Scene-setting is an important part of any novel trying to capture a past mood, and Utopia Avenue rises to the occasion, from London’s seedy, swinging Soho to New York’s iconic Chelsea Hotel to San Francisco in the aftermath of the so-called Summer of Love. The politics of the period is also present, chiefly in the form of opposition to the Vietnam War. On occasion, though, this teeters on the brink of being expository rather than organic.
One of the voyeuristic thrills of the novel, earned or otherwise, is reading about real-life musicians who occasionally make an appearance. Among others, there are cameos by David Bowie, “a figure striding up, his trench coat flapping like a superhero’s cape”; meetings with Leonard Cohen, Janis Joplin and Jerry Garcia, who is “beaming, bearded, flannel-shirted and barefoot”; and even an encounter with John Lennon under a table.
The problem, if that’s the right word, with any new novel by Mitchell is that everyone expects it to be like Cloud Atlas, or at least Ghostwritten. As though in recognition of this, or perhaps following his own meta-purpose, he includes stylistic variations and cross-references even in novels as supposedly conventional as Black Swan Green and The Thousand Autumns of Jacob de Zoet.

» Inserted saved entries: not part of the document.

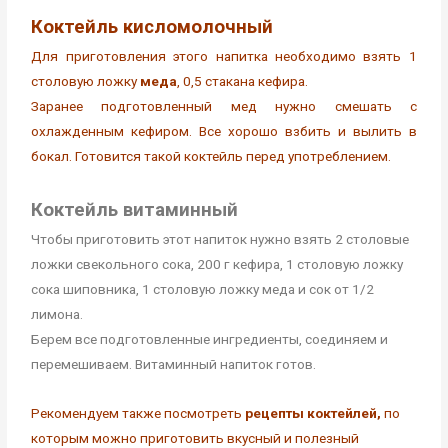
Коктейль кисломолочный
Для приготовления этого напитка необходимо взять 1
столовую ложку
меда
, 0,5 стакана кефира.
Заранее подготовленный мед нужно смешать с
охлажденным кефиром. Все хорошо взбить и вылить в
бокал. Готовится такой коктейль перед употреблением.
Коктейль витаминный
Чтобы приготовить этот напиток нужно взять 2 столовые
ложки свекольного сока, 200 г кефира, 1 столовую ложку
сока шиповника, 1 столовую ложку меда и сок от 1/2
лимона.
Берем все подготовленные ингредиенты, соединяем и
перемешиваем. Витаминный напиток готов.
Рекомендуем также посмотреть
рецепты коктейлей,
по
которым можно приготовить вкусный и полезный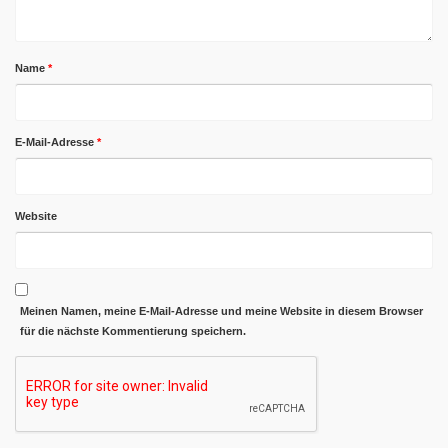
Name
*
E-Mail-Adresse
*
Website
Meinen Namen, meine E-Mail-Adresse und meine Website in diesem Browser
für die nächste Kommentierung speichern.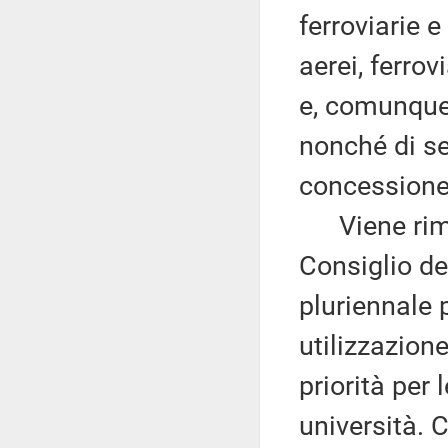
ferroviarie e
aerei, ferrov
e, comunque,
nonché di se
concessione
Viene rimes
Consiglio de
pluriennale 
utilizzazion
priorità per 
università. 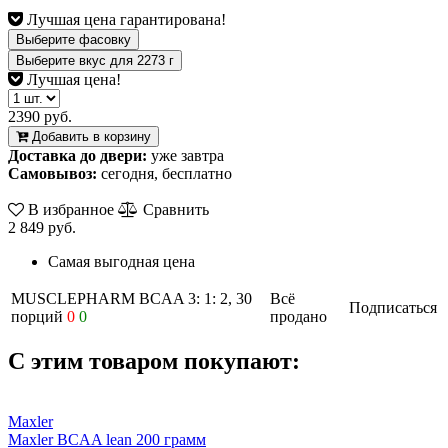
Лучшая цена гарантирована!
Выберите фасовку
Выберите вкус
для
2273
г
Лучшая цена!
2390 руб.
Добавить в корзину
Доставка до двери:
уже завтра
Самовывоз:
сегодня, бесплатно
В избранное
Сравнить
2 849 руб.
Самая выгодная цена
MUSCLEPHARM BCAA 3: 1: 2, 30
Всё
Подписаться
порций
0
0
продано
С этим товаром покупают:
Maxler
Maxler BCAA lean 200 грамм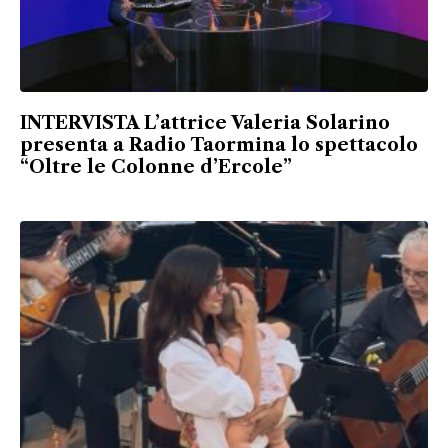
INTERVISTA L’attrice Valeria Solarino
presenta a Radio Taormina lo spettacolo
“Oltre le Colonne d’Ercole”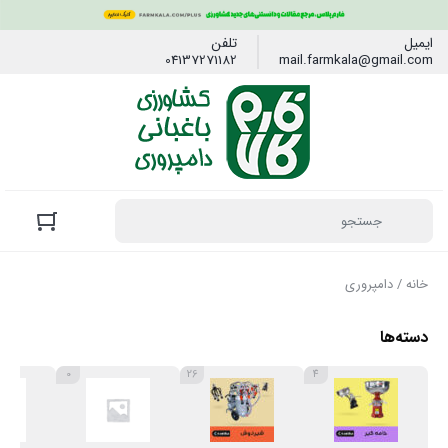
ایمیل
تلفن
04137271182
mail.farmkala@gmail.com
خانه
/ دامپروری
دسته‌ها
0
26
4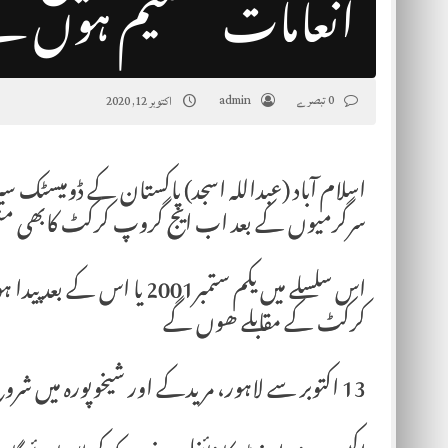
انعامات تقسیم ہوں گ
0 تبصرے
admin
اکتوبر 12, 2020
سرگرمیوں کے بعد اب ایج گروپ کرکٹ کابھی من
‎اس سلسلے میں یکم ستمبر001
کرکٹ کے مقابلے ھوں گے
13 اکتوبر سے لاہور، مریدکے اور شیخوپورہ میں شروع ہوں گے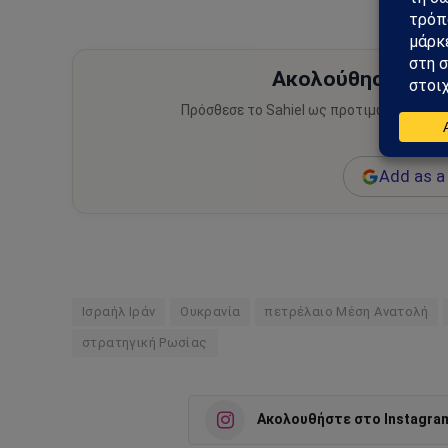
Ακολούθησε το Sa
Πρόσθεσε το Sahiel ως προτιμώμενη πηγ
ειδήσεις
Add as a 
Ισραήλ Ιράν
Ουκρανία
πετρέλαιο Μέση Ανατολή
στρατηγική Ρωσίας
Ακολουθήστε στο Instagra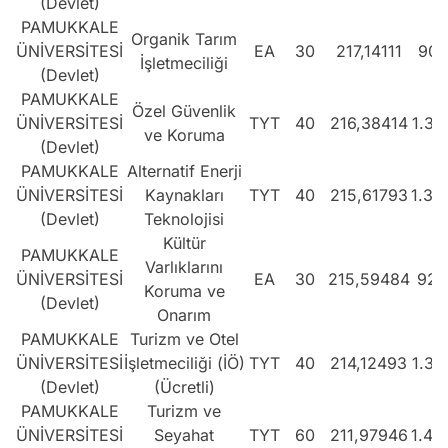
(Devlet)
PAMUKKALE
Organik Tarım
ÜNİVERSİTESİ
EA
30
217,14111
906
İşletmeciliği
(Devlet)
PAMUKKALE
Özel Güvenlik
ÜNİVERSİTESİ
TYT
40
216,38414
1.34
ve Koruma
(Devlet)
PAMUKKALE
Alternatif Enerji
ÜNİVERSİTESİ
Kaynakları
TYT
40
215,61793
1.35
(Devlet)
Teknolojisi
Kültür
PAMUKKALE
Varlıklarını
ÜNİVERSİTESİ
EA
30
215,59484
922
Koruma ve
(Devlet)
Onarım
PAMUKKALE
Turizm ve Otel
ÜNİVERSİTESİ
İşletmeciliği (İÖ)
TYT
40
214,12493
1.37
(Devlet)
(Ücretli)
PAMUKKALE
Turizm ve
ÜNİVERSİTESİ
Seyahat
TYT
60
211,97946
1.40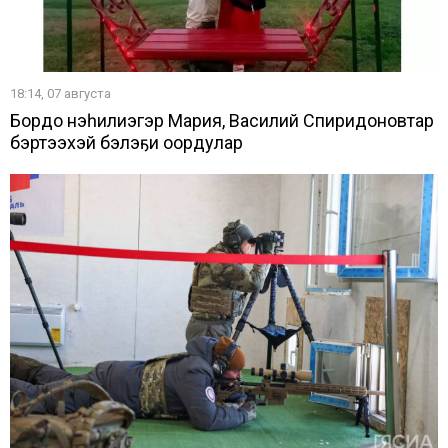
18:14, 07 августа
Бордоҥ нэһилиэгэр Мария, Василий Спиридоновтар
бэртээхэй бэлэҕи оҥордулар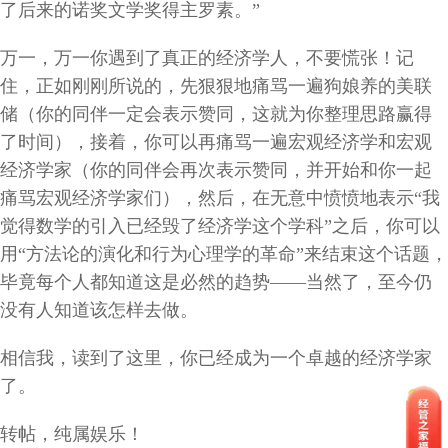
了后来的诺奖文学奖得主罗素。
”
万一，万一你遇到了真正的经济学人，不要慌张！记
住，正如刚刚所说的，先狠狠地痛骂一遍狗娘养的美联
储（你的同伴一定会表示赞同，这就为你整理思路赢得
了时间），接着，你可以再痛骂一遍宏观经济学和宏观
经济学家（你的同伴会再次表示赞同，并开始和你一起
痛骂宏观经济学家们），然后，在无意中愤愤地表示
“
我
觉得数学的引入已经毁了经济学这个学科
”
之后，你可以
用
“
方法论的演化和行为心理学的革命
”
来结束这个话题，
毕竟每个人都知道这是必然的趋势
——
当然了，至今仍
没有人知道该怎样去做。
相信我，读到了这里，你已经成为一个卓越的经济学家
了。
转帖，纯属娱乐！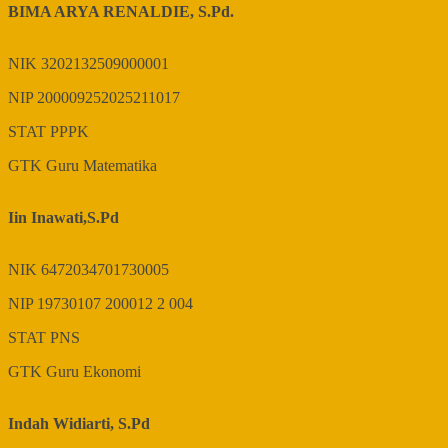
BIMA ARYA RENALDIE, S.Pd.
NIK
3202132509000001
NIP
200009252025211017
STAT
PPPK
GTK
Guru Matematika
Iin Inawati,S.Pd
NIK
6472034701730005
NIP
19730107 200012 2 004
STAT
PNS
GTK
Guru Ekonomi
Indah Widiarti, S.Pd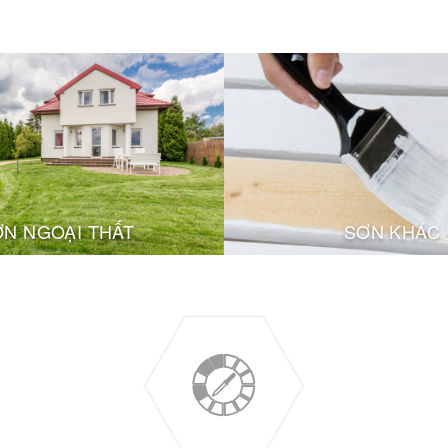
ƠN NGOẠI THẤT
SƠN KHÁC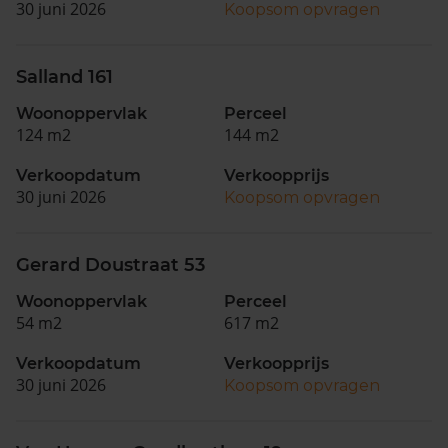
30 juni 2026
Koopsom opvragen
Salland 161
Woonoppervlak
Perceel
124 m2
144 m2
Verkoopdatum
Verkoopprijs
30 juni 2026
Koopsom opvragen
Gerard Doustraat 53
Woonoppervlak
Perceel
54 m2
617 m2
Verkoopdatum
Verkoopprijs
30 juni 2026
Koopsom opvragen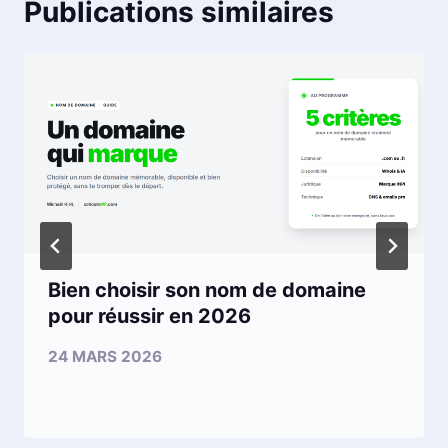
Publications similaires
Bien choisir son nom de domaine
pour réussir en 2026
24 MARS 2026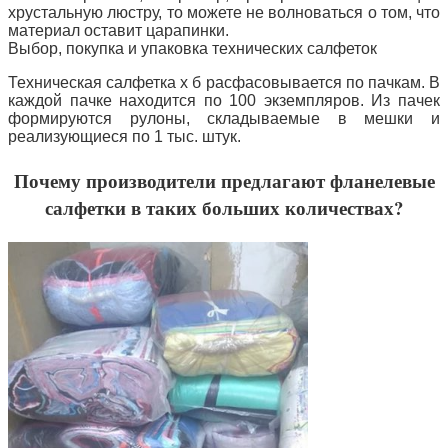
хрустальную люстру, то можете не волноваться о том, что
материал оставит царапинки.
Выбор, покупка и упаковка технических салфеток
Техническая салфетка х б расфасовывается по пачкам. В
каждой пачке находится по 100 экземпляров. Из пачек
формируются рулоны, складываемые в мешки и
реализующиеся по 1 тыс. штук.
Почему производители предлагают фланелевые
салфетки в таких больших количествах?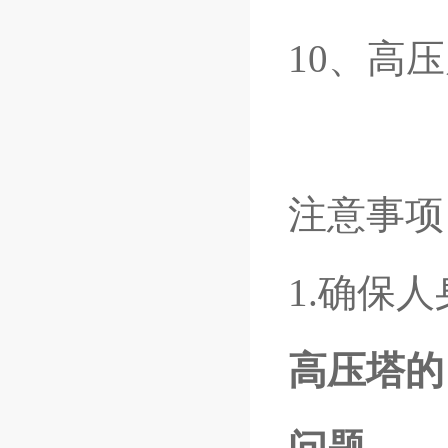
10、高
注意事项
1.确保
高压塔的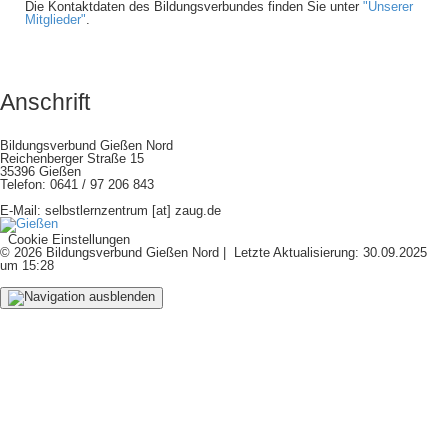
Die Kontaktdaten des Bildungsverbundes finden Sie unter
"Unserer
Mitglieder"
.
Anschrift
Bildungsverbund Gießen Nord
Reichenberger Straße 15
35396 Gießen
Telefon: 0641 / 97 206 843
E-Mail: selbstlernzentrum [at] zaug.de
Cookie Einstellungen
© 2026 Bildungsverbund Gießen Nord | Letzte Aktualisierung: 30.09.2025
um 15:28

In Utopia Avenue, this leads to a swerve in the latter stages of the novel which is quite out of place in light of what has come before. Suffice to say it involves mental acrobatics that lead back to characters from the earlier The Thousand Autumns of Jacob de Zoet, with a few from The Bone Clocks for good measure. To be frank, one suspected something like this from the start, given the name of the lead guitarist.
So unusual is this manoeuvre that it threatens to overshadow much of what has come before, or comes after. This is a pity, as there is a great deal that is entertaining about Utopia Avenue. To stretch a point, it’s like listening to an album by Pink Floyd and suddenly coming across a track by Abba. Both are accomplished in their own ways, but they’re ideally kept separate.
Sanjay Sipahimalani is a Mumbai-based writer and reviewer.